The letter ordered Spring to cease and desist. The NHL also demanded he surrender all his T-shirts, caps and bumper stickers and that he account for all sales so that the NHL may assess damages. It said he should also provide written assurance he will not do misdeeds again AND "furnish names and addresses of each person or entity that he knows is or may also be involved in the manufacture, distribution or sale of infringing products." He must also admit that he has done wrong.

Whew, even the president of the United States didn't get hit that hard! Spring acknowledged he was probably wrong to use the items but he thought they were in the public domain. He immediately pulled all for-sale products off his Web site, but he kept the site operating, arguing that Hull's goal really was a mistake and that the NHL needed to recognize it.

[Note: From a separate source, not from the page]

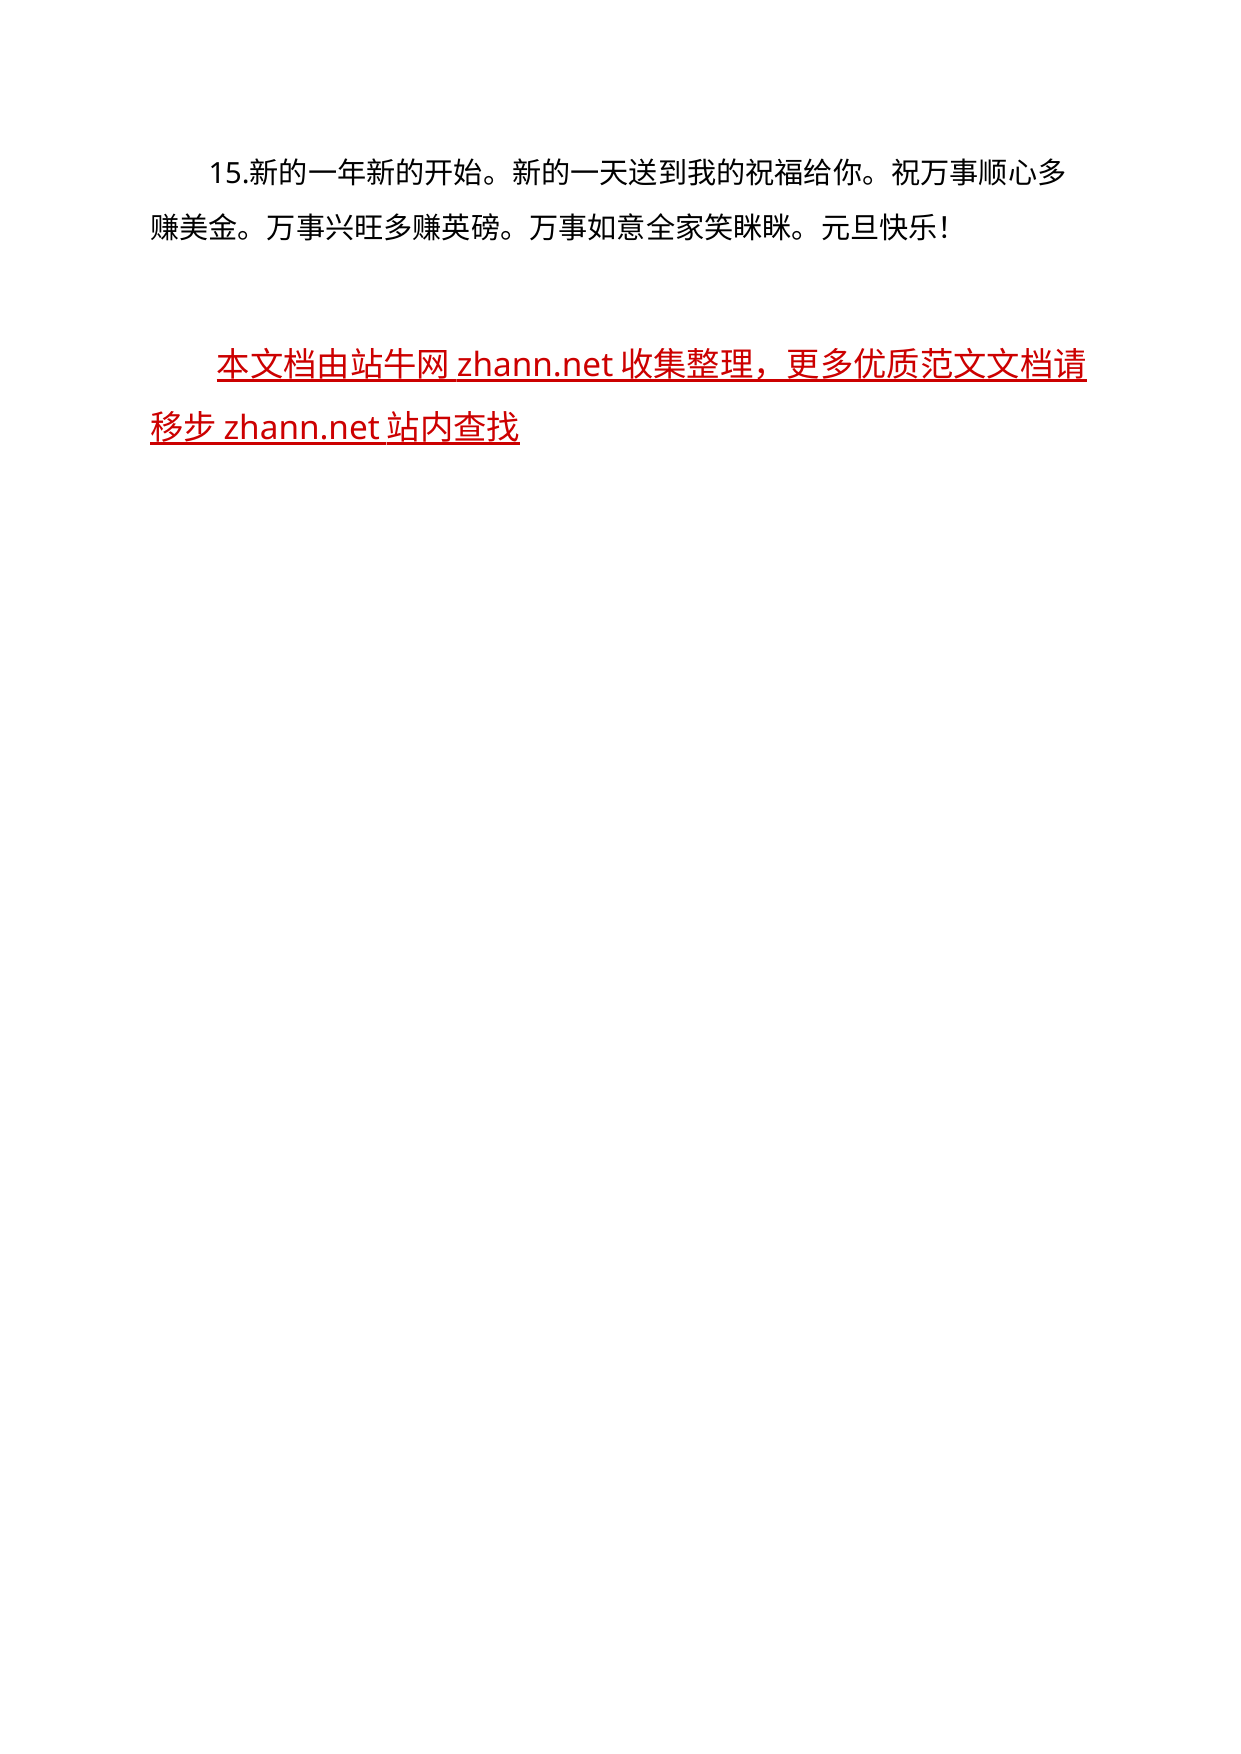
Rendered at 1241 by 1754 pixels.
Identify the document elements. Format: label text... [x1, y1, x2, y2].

text 本文档由站牛网zhann.net收集整理，更多优质范文文档请移步zhann.net站内查找 [150, 338, 1090, 449]
text 15.新的一年新的开始。新的一天送到我的祝福给你。祝万事顺心多赚美金。万事兴旺多赚英磅。万事如意全家笑眯眯。元旦快乐！ [150, 150, 1090, 247]
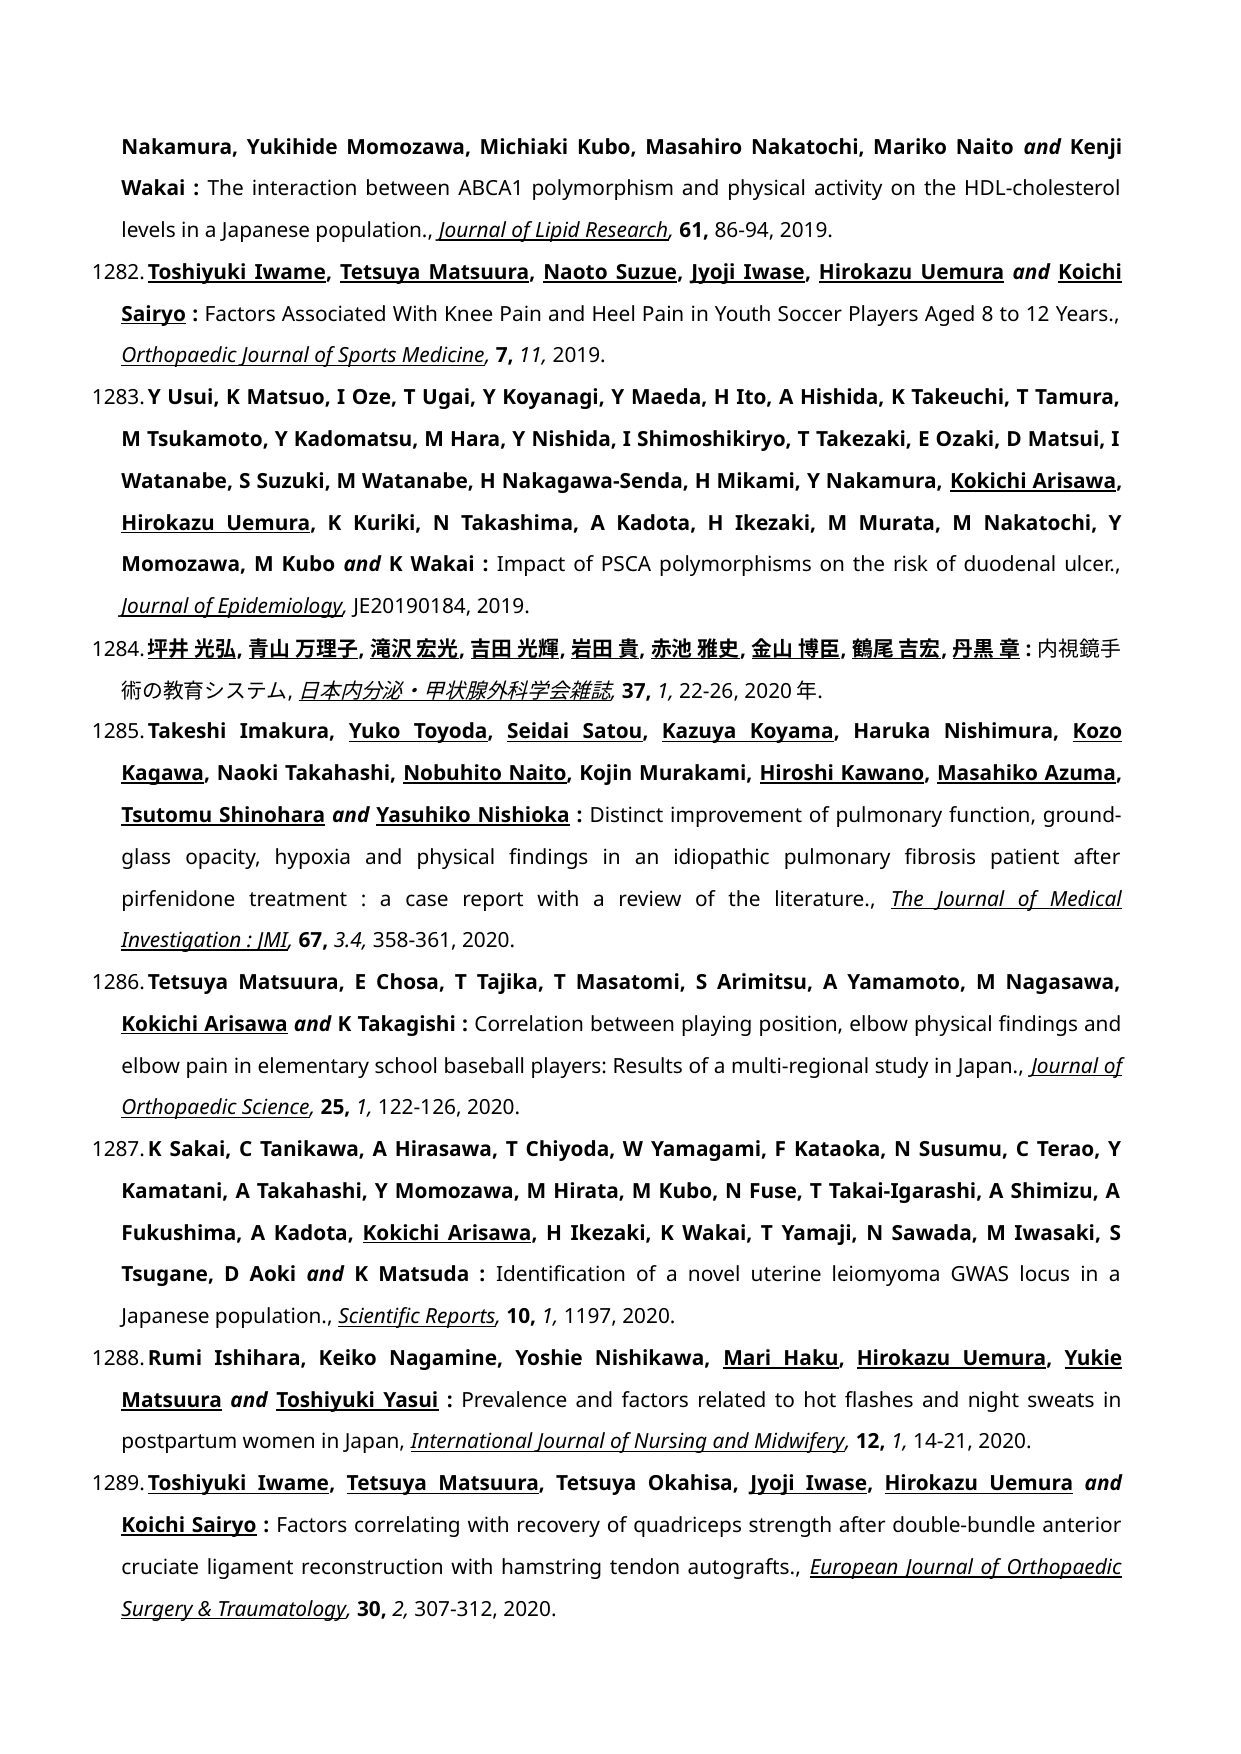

The league responded with another letter telling him not to use any NHL copyrighted items on the site. Essentially no Stanley Cup image with the international "no" slash through it and no picture of Hull in the crease and Hasek and the puck.

The picture is one of several seen around the world depicting Hull with his foot a good 12 inches into the goal crease and blocking Hasek from using his stick. It shows the puck [outside] the crease and states the apparent rules infraction, a rule the NHL said didn't apply and has since dismissed.

"Originally we thought we would sell a few items for fun and that would help us pay to keep the site going," Spring said. "When the letter came we made changes (deleting the Cup from the bumper sticker and the picture from the shirts). I discussed it with an attorney who is a family friend, but he's not a specialist in copyright or anything. I'm still really not sure I'm doing anything wrong."

Spring, who operates a book store called Flight Into Fantasy on Clinton Street, said he'd like to have some firm legal advice but doesn't have the resources right now. He said he's redesigning the bumper sticker using a generic buffalo and trying to come up with a new idea for the shirt, but he can't understand why he can't show the picture of the controversial goal on his site or even quote the NHL rule book as to why rule 78, Protection of the Goalkeeper, does or does not apply (the NHL says the rule book is also copyrighted).

"It doesn't seem right," Spring said. "A lot of people look at it (the picture) and then they understand that it (the goal) shouldn't have counted."

But if he can't show the picture, what's the point?

The NHL has a right to protect its copyrighted material, but seems to be taking this one to the extreme. The picture illustrates the controversy. It was taken by a person covering a news event. It was published in publications (and on Web sites) around the world and Spring credits the photographer and the organization he works for (the Associated Press). But because he happens to believe the NHL is wrong, the league appears to be going after him with all the legal might it can muster. Legally, the league is likely within its rights, but the NHL needs to be careful here. Public reaction has a way of backing lawyers into a corner.

The goal will always be controversial. Spring, and others, will always argue that the NHL made a mistake. Controversy is part of what makes sports entertaining, but crushing dissent and taking Spring to court could be a huge mistake.

"I know I can't afford to fight them on my own," he said, "but maybe we might set up a contribution (site) for a No Goal defense fund." Then Spring could post an image of his Web site being struck down by generic hockey pucks thrown by corporate suits on Sixth Avenue while he looks down while being crucified on a cross of Brand X hockey sticks.

NHL Properties would have a difficult time going after that one.